[Records from a data source]
- - -

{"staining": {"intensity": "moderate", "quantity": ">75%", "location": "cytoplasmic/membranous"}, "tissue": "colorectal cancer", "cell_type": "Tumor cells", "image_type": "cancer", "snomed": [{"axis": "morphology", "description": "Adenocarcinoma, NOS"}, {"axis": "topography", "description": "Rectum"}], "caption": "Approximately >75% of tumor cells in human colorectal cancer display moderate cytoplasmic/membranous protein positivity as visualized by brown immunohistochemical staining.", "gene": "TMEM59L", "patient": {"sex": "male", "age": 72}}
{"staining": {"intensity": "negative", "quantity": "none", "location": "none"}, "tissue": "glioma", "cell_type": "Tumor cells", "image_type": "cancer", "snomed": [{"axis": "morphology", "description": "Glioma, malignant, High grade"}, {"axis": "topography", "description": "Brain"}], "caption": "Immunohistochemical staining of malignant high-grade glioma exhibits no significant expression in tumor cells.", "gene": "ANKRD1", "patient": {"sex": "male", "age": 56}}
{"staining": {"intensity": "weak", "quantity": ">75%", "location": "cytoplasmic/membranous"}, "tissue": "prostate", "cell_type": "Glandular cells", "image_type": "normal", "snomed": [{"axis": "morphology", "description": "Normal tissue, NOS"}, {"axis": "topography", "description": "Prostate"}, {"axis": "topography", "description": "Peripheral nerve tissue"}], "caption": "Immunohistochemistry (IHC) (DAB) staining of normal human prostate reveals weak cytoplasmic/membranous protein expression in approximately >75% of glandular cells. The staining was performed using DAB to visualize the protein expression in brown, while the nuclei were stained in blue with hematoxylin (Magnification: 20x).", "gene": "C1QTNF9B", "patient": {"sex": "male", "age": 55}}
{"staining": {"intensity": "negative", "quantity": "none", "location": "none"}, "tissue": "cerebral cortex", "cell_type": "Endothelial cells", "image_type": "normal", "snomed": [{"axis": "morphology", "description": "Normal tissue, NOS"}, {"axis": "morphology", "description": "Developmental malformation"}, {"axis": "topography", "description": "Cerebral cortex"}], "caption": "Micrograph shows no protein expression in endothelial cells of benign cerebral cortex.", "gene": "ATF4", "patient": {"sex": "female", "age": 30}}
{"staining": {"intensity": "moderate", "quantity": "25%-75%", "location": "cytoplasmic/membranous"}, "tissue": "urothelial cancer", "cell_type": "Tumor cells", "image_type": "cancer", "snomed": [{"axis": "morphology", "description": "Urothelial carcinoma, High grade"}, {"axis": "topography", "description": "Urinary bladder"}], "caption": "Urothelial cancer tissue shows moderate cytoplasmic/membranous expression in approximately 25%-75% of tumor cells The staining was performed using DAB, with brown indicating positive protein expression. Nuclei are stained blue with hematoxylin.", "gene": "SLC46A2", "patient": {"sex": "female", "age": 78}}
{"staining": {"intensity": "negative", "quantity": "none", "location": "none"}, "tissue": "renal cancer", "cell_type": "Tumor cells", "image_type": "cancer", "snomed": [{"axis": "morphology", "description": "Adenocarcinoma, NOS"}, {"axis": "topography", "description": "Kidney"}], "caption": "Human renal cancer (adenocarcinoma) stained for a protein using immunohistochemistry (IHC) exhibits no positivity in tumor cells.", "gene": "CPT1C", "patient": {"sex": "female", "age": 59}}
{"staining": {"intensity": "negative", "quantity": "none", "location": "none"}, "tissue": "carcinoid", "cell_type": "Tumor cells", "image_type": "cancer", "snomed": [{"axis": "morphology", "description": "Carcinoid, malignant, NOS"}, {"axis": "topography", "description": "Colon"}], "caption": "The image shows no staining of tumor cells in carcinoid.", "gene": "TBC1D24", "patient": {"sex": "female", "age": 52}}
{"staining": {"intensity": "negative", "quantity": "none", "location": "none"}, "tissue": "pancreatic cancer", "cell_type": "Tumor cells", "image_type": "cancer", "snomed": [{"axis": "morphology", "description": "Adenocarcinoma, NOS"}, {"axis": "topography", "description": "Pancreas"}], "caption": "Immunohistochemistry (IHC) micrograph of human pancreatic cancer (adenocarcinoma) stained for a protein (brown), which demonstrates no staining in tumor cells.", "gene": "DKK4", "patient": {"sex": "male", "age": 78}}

- - -

Exercise details: Exactly as written, please reproduce the lines from the first line of the data to the line containing "staining of malignant", inclusive, and nothing else.

Response to the task:
{"staining": {"intensity": "moderate", "quantity": ">75%", "location": "cytoplasmic/membranous"}, "tissue": "colorectal cancer", "cell_type": "Tumor cells", "image_type": "cancer", "snomed": [{"axis": "morphology", "description": "Adenocarcinoma, NOS"}, {"axis": "topography", "description": "Rectum"}], "caption": "Approximately >75% of tumor cells in human colorectal cancer display moderate cytoplasmic/membranous protein positivity as visualized by brown immunohistochemical staining.", "gene": "TMEM59L", "patient": {"sex": "male", "age": 72}}
{"staining": {"intensity": "negative", "quantity": "none", "location": "none"}, "tissue": "glioma", "cell_type": "Tumor cells", "image_type": "cancer", "snomed": [{"axis": "morphology", "description": "Glioma, malignant, High grade"}, {"axis": "topography", "description": "Brain"}], "caption": "Immunohistochemical staining of malignant high-grade glioma exhibits no significant expression in tumor cells.", "gene": "ANKRD1", "patient": {"sex": "male", "age": 56}}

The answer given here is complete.